This weekly column is written by Rachael Meyer, firstname.lastname@example.org, Center for Rural Affairs. Rachael is a summer intern in the policy program.
The federal crop insurance program provides an agricultural safety net, and crop insurance premium subsidies were created to increase usage of these risk management tools. The federal government subsidizes, on average, 62 percent of crop insurance premiums annually.
Crop insurance guarantees income year after year, but does not require much at all in terms of good soil and water conservation. And nothing in the federal crop insurance program prevents or discourages the increased planting of marginal land or land that is unsuitable for row cropping in order to increase insured acres. And crop insurance policies will ultimately guarantee revenue on every acre, regardless of how large the operation grows.
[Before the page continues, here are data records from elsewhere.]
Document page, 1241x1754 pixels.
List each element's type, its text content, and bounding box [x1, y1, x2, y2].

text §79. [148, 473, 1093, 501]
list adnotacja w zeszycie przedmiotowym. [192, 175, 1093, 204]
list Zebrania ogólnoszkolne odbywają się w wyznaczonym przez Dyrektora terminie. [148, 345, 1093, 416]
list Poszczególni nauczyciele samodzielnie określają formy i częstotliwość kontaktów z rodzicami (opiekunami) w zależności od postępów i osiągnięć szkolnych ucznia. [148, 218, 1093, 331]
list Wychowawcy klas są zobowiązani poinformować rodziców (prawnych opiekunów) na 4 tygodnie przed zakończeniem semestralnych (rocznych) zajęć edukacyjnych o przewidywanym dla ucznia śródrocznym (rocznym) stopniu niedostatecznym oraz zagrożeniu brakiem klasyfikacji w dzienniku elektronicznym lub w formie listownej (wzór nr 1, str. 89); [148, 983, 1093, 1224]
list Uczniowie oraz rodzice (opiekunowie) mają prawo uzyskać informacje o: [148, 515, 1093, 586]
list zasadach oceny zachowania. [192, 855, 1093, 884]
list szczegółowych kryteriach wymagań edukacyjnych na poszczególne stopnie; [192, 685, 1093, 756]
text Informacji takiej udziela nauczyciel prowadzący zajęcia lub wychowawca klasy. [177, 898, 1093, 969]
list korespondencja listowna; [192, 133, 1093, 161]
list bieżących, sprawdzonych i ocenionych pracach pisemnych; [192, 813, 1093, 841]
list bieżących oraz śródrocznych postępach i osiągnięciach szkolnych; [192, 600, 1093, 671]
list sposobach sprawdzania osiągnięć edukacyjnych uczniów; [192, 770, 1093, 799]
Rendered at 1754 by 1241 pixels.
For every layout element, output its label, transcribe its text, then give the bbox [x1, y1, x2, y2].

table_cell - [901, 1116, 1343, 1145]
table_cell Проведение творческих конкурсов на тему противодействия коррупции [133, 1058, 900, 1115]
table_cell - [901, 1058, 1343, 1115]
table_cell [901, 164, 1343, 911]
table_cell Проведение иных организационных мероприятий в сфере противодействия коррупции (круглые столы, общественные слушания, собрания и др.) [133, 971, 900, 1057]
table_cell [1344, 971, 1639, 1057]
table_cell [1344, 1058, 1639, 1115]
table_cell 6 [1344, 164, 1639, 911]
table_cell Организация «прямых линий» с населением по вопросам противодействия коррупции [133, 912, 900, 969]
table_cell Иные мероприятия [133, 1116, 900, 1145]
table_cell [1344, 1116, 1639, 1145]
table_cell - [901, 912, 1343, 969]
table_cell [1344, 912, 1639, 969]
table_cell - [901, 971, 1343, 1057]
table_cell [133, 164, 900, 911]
Congress took money out of programs that support conservation such as the Conservation Stewardship Program, all in the name of budget cuts. But, at the same time, they spent $58.7 billion (from 2003-2012) on crop insurance premium subsidies and administrative and loss reimbursements for insurance companies like Wells Fargo, which had $1.4 trillion in assets in 2013, and Ace, which had a $2.7 billion net income in 2012.
It begs the question, why put money toward conserving the soil and water we rely on for food when so much money goes into a crop insurance system that neither requires nor encourages efforts to protect and conserve our soil and water.
America needs to reexamine the federal crop insurance subsidy program, and call for reforms that protect the soil and water we all depend upon.